Turns Out, Moving Him Off the Plate Didn’t Fix Anything
If Saturday was a disaster behind the plate, Tuesday was something else entirely. Because this wasn't about a gray area in the strike zone or the difficulty of calling ball versus strike when it's separated by a fraction of an inch. This was Bucknor working first base, where the job gets much simpler: watch your base.
Bauers touched first base. He stepped on the direct center of it, for crying out loud. There was no real ambiguity here. The Brewers challenged immediately, the replay took about four seconds to confirm what anyone watching already knew, and the call was overturned.
But the worst part — the detail that makes this something more than a bad call — is the broadcast footage of Bucknor when the play happened. He wasn't watching the base. He was watching the errant throw from second baseman Ben Williamson. He made a ruling on whether a runner touched the bag without looking at the bag.
That's not a judgment error. A judgment error is when you're looking at a bang-bang play and your eyes tell you something slightly different from what happened. That's human, and it's going to happen to everybody. What Bucknor did Tuesday was completely make up a call just to insert himself into the game. He literally couldn't have seen whether Bauers touched it or not, because he wasn't looking.
It only got worse after the call was overturned. The broadcast cut to both dugouts, where even the managers were laughing in disbelief.
This Isn't a New Problem. The ABS System Just Made It More Visible.
None of this is coming out of thin air. CB Bucknor has been one of the most widely criticized umpires in baseball for decades. In 2003 and 2006, Sports Illustrated surveys of active players voted him the worst umpire in MLB. A 2010 ESPN survey of 100 active players named him the worst umpire in the game.
According to, this isn’t just a rough stretch — it’s been the story for years. Over the last decade, roughly 87% of MLB umpires have graded better than Bucknor in consistency, and 96% have graded better in correct calls above expected. And it hasn't gotten any better as of late — dead last in consistency and bottom-three in correct calls above expected last season. At a certain point, it stops being “he had a bad year” and just becomes what he is.
The difference now is that for the first time, he's getting called out on national television. For years, Bucknor's bad calls disappeared into the game log. Hitters walked away frustrated, managers got ejected, and the next day, everyone moved on because there was nothing anybody could do about it. The ABS system changed that. Now when Bucknor misses a call, there's a whole graphic on the videoboard that shows everyone just how wrong he was.

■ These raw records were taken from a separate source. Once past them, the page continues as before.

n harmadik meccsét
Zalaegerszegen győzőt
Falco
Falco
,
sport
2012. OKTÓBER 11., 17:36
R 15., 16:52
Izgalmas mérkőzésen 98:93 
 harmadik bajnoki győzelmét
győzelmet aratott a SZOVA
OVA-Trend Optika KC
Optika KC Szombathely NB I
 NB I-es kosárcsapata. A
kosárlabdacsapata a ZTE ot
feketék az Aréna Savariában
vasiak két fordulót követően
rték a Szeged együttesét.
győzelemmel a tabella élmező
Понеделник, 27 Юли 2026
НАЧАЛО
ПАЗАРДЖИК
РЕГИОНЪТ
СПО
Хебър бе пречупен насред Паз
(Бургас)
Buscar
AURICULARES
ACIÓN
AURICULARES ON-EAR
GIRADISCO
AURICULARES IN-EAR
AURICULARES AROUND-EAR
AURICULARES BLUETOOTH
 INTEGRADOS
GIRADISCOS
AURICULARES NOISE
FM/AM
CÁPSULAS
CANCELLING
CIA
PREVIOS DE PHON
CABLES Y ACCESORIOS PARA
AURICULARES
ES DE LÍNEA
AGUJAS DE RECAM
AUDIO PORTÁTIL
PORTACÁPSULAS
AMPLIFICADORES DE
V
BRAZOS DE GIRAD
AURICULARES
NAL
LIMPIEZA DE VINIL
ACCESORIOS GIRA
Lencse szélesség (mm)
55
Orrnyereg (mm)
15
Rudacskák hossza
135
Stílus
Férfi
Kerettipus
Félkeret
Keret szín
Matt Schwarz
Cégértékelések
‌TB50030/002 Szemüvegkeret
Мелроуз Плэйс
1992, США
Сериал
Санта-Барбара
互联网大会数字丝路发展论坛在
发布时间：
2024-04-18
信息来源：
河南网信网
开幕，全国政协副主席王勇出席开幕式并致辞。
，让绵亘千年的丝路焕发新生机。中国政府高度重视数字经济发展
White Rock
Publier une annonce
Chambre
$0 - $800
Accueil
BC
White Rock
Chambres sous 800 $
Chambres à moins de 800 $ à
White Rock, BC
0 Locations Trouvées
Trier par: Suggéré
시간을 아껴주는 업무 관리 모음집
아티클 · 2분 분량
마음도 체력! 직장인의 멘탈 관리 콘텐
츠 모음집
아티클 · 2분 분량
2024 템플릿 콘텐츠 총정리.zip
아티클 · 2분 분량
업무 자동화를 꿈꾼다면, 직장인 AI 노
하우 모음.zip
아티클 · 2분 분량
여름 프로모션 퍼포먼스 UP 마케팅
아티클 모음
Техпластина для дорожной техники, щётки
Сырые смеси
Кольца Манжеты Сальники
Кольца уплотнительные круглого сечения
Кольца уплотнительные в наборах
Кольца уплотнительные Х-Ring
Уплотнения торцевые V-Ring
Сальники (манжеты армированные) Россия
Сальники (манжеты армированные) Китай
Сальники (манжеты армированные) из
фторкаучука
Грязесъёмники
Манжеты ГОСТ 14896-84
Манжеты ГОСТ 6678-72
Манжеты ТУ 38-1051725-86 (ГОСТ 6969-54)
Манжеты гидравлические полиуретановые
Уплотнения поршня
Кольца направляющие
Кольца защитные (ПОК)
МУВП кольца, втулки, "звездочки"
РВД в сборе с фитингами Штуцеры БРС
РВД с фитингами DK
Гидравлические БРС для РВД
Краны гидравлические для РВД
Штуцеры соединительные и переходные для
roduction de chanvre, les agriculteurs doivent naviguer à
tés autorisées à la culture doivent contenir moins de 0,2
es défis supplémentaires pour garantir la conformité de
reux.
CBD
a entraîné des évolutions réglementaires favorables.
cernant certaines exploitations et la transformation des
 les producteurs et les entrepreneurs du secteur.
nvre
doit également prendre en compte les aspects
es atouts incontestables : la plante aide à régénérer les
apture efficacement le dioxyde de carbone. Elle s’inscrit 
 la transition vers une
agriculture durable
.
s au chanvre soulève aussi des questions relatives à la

The ABS wasn't designed to expose umpires. It was designed to provide a last line of defense against the occasional missed call. But what it's incidentally done is create a public scoreboard that makes such blatant inaccuracy impossible to ignore. For most umpires, two challenges a game is more than enough. For Bucknor, I'm not sure doubling it would suffice.
The League Needs to Do Something About This
The most sensible option is also the one that gets floated every few years and never happens: send him to the minors for a while. This isn't unprecedented. Umpires work their way up through the minor league system before reaching MLB. The structure exists for them to go back down when they aren't performing well — not as humiliation, it's the same thing that happens to players. A pitcher with a 7.00 ERA doesn't keep taking the ball every fifth day. A hitter who can't make contact gets sent down to find his swing. This is professional sports; there are supposed to be performance-based decisions.
A stint in Triple-A isn't a career-ending thing. It's not even a particularly drastic one.
The alternative — doing nothing, continuing to rotate Bucknor through MLB games, and letting the ABS system rack up that public scoreboard until the season ends — just sends the wrong type of message to both the players and the fans.